Solution: Maintenance Boundaries
The RockSolid maintenance jobs automatically monitor their own performance and "work rate" to make adjustments about what indexes can be rebuilt within the allocated window. RockSolid will not attempt to rebuild indexes that it does not calculate can be completed within the window. Secondly the RockSolid jobs are aware of the maintenance boundaries allocated and will self-terminate if those boundaries are exceed. Finally for each database an external monitoring process also is watching over maintenance processes and these will automatically terminate any maintenance session running outside the allocated boundaries. There is no specific configuration required by the admin team to enable these protections other than defining the maintenance windows themselves in the RockSolid GUI.
Solution: Effective use of Maintenance Time
When RockSolid is given a maintenance window to use, at run time it carries out an analyses of a number of factors to determine which indexes will provide the most return in terms of performance, given the time allocated to the maintenance process.
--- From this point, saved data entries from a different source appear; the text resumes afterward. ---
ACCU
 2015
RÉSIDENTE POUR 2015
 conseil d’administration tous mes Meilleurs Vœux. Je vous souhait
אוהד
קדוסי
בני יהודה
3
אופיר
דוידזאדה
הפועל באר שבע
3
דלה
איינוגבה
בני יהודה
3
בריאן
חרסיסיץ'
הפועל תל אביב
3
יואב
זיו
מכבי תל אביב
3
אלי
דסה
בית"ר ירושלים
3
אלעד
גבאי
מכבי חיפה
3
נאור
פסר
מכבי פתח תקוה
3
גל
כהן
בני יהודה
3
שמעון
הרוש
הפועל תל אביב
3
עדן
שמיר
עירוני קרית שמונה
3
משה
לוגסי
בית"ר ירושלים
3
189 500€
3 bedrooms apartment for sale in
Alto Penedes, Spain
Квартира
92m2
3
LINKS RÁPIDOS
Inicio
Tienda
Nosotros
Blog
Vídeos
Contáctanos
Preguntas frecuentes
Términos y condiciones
RockSolid evaluates factors such as fragmentation, index usage, index size and of course the time allocated to determine what is the best “bang for your buck”. The time allocated is important because RockSolid will never exceed the boundaries of a maintenance window, for any type of maintenance process that is managed by RockSolid.
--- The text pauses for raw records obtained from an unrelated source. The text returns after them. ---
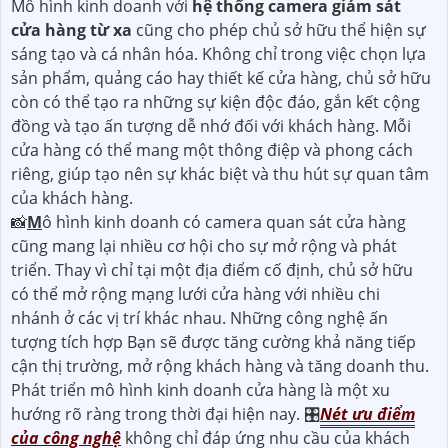
Mô hình kinh doanh với
hệ thống camera giám sát
cửa hàng từ xa
cũng cho phép chủ sở hữu thể hiện sự
sáng tạo và cá nhân hóa. Không chỉ trong việc chọn lựa
sản phẩm, quảng cáo hay thiết kế cửa hàng, chủ sở hữu
còn có thể tạo ra những sự kiện độc đáo, gắn kết cộng
đồng và tạo ấn tượng dễ nhớ đối với khách hàng. Mỗi
cửa hàng có thể mang một thông điệp và phong cách
riêng, giúp tạo nên sự khác biệt và thu hút sự quan tâm
của khách hàng.
📸
M
ô hình kinh doanh có camera quan sát cửa hàng
cũng mang lại nhiều cơ hội cho sự mở rộng và phát
triển. Thay vì chỉ tại một địa điểm cố định, chủ sở hữu
có thể mở rộng mạng lưới cửa hàng với nhiều chi
nhánh ở các vị trí khác nhau. Những công nghệ ấn
tượng tích hợp Bạn sẽ được tăng cường khả năng tiếp
cận thị trường, mở rộng khách hàng và tăng doanh thu.
Phát triển mô hình kinh doanh cửa hàng là một xu
hướng rõ ràng trong thời đại hiện nay. 🎛
Nét ưu điểm
của công nghệ
không chỉ đáp ứng nhu cầu của khách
RockSolid also provides feedback on the windows you have allocated to the database for maintenance. Are the windows too large/too many? Are their too few maintenance windows? A recommendation may be that you will see an estimated n% improvement in performance by adding a 30 minute daily maintenance window as apposed to a once off weekly window, for example. RockSolid pro-actively provides this analysis and feedback, and is constantly re-evaluating the maintenance requirements for the lifetime of a database.
Solution: Effective Index Structuring
RockSolid looks at all factors necessary to decide the most appropriate use of Fill Factors (index usage, read/write ratios, time to next maintenance window etc) and rebuild options (sort in tempdb, online/offline based on the window type) to ensure every index is rebuilt using an optimal strategy, not only for the rebuild itself but for the performance of that index for it’s intended purpose following the rebuild.
Solution: Maintenance Capacity Management
The RockSolid index maintenance process has logic where it can selectively run the database transaction log backups more frequently during index maintenance. Whenever rebuilding large indexes which will cause a significant increase in log size, RockSolid will kick of extra transaction log backups. These extra log backups proactively remove the committed rebuild operations from the logs allowing new rebuilds to occupy that log space without necessarily requiring the log to grow.
As an extra protection, if disk space is becoming low and log backup space is exhausted then RockSolid will terminate the database index maintenance process. This logic attempts to avoid the worst possible situation, the log backup disk is full and the database transaction log is full with no space available to clear it via backup - this commonly would result in a database outage.
This approach is redefining how database maintenance is performed, resulting in improvements in availability of the database, but also resulting in improved performance of the database through more effective index management.